MATERIAL SUPPLIED
<<<<

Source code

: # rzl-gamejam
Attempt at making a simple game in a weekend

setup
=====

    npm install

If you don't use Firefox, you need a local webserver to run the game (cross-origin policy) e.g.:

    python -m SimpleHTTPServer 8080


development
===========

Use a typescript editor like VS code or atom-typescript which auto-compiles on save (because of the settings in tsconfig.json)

>>>>

WHAT NEEDS TO BE DONE
Output each line of the records above exactly.

REPLY TO THE EXERCISE
Source code

: # rzl-gamejam
Attempt at making a simple game in a weekend

setup
=====

    npm install

If you don't use Firefox, you need a local webserver to run the game (cross-origin policy) e.g.:

    python -m SimpleHTTPServer 8080


development
===========

Use a typescript editor like VS code or atom-typescript which auto-compiles on save (because of the settings in tsconfig.json)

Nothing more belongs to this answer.